Task brief. Print out each entry without alteration, and keep the pictures out.

◆ ◆ ◆ ◆ ◆ ◆ ◆

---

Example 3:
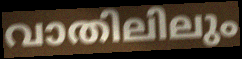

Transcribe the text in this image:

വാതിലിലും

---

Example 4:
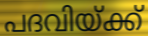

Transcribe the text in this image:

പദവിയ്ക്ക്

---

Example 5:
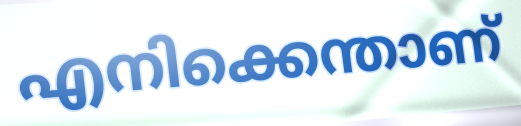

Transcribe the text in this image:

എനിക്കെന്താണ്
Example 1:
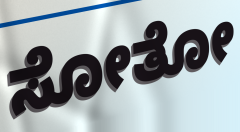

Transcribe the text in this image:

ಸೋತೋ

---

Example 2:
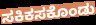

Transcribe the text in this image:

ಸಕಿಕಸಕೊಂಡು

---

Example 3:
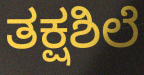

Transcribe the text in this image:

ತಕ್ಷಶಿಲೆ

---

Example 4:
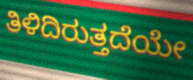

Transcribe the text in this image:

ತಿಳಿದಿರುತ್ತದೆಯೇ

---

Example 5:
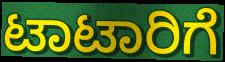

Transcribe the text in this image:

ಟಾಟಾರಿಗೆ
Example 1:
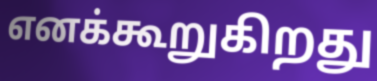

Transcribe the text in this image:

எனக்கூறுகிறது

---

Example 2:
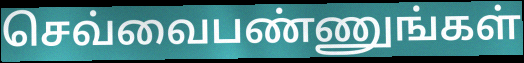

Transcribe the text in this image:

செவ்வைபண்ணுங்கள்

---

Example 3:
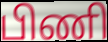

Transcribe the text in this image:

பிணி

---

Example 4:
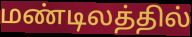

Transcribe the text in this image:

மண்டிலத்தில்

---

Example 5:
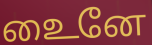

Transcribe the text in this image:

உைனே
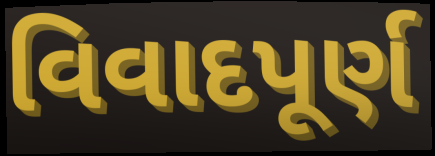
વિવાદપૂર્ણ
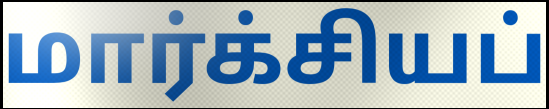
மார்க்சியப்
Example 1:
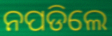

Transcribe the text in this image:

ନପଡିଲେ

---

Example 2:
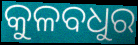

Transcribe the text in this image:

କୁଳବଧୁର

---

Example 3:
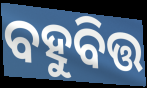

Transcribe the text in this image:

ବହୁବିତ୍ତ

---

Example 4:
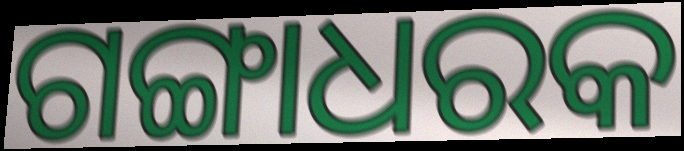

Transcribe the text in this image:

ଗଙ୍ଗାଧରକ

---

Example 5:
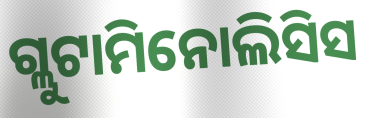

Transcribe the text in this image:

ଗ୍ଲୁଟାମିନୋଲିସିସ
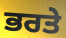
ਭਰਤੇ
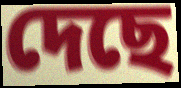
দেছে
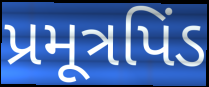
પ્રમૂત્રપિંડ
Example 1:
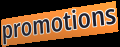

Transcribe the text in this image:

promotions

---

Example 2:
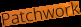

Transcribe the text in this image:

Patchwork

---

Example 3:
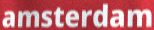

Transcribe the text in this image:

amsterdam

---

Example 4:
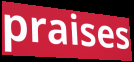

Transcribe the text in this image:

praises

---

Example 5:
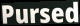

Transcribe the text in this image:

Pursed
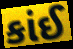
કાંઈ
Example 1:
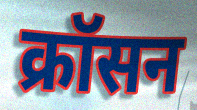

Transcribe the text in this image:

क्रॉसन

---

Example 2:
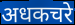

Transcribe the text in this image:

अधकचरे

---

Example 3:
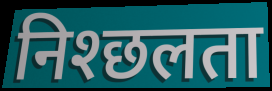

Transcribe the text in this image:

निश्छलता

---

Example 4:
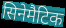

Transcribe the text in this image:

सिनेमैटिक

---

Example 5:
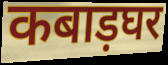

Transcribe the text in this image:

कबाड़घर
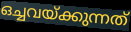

◆ ◆ ◆ ◆ ◆ ◆ ◆

Solution for this problem.
---

Example 3:

Transcribe the text in this image:

വാതിലിലും

---

Example 4:

Transcribe the text in this image:

പദവിയ്ക്ക്

---

Example 5:

Transcribe the text in this image:

എനിക്കെന്താണ്
Example 1:

Transcribe the text in this image:

ಸೋತೋ

---

Example 2:

Transcribe the text in this image:

ಸಕಿಕಸಕೊಂಡು

---

Example 3:

Transcribe the text in this image:

ತಕ್ಷಶಿಲೆ

---

Example 4:

Transcribe the text in this image:

ತಿಳಿದಿರುತ್ತದೆಯೇ

---

Example 5:

Transcribe the text in this image:

ಟಾಟಾರಿಗೆ
Example 1:

Transcribe the text in this image:

எனக்கூறுகிறது

---

Example 2:

Transcribe the text in this image:

செவ்வைபண்ணுங்கள்

---

Example 3:

Transcribe the text in this image:

பிணி

---

Example 4:

Transcribe the text in this image:

மண்டிலத்தில்

---

Example 5:

Transcribe the text in this image:

உைனே
વિવાદપૂર્ણ
மார்க்சியப்
Example 1:

Transcribe the text in this image:

ନପଡିଲେ

---

Example 2:

Transcribe the text in this image:

କୁଳବଧୁର

---

Example 3:

Transcribe the text in this image:

ବହୁବିତ୍ତ

---

Example 4:

Transcribe the text in this image:

ଗଙ୍ଗାଧରକ

---

Example 5:

Transcribe the text in this image:

ଗ୍ଲୁଟାମିନୋଲିସିସ
ਭਰਤੇ
দেছে
પ્રમૂત્રપિંડ
Example 1:

Transcribe the text in this image:

promotions

---

Example 2:

Transcribe the text in this image:

Patchwork

---

Example 3:

Transcribe the text in this image:

amsterdam

---

Example 4:

Transcribe the text in this image:

praises

---

Example 5:

Transcribe the text in this image:

Pursed
કાંઈ
Example 1:

Transcribe the text in this image:

क्रॉसन

---

Example 2:

Transcribe the text in this image:

अधकचरे

---

Example 3:

Transcribe the text in this image:

निश्छलता

---

Example 4:

Transcribe the text in this image:

सिनेमैटिक

---

Example 5:

Transcribe the text in this image:

कबाड़घर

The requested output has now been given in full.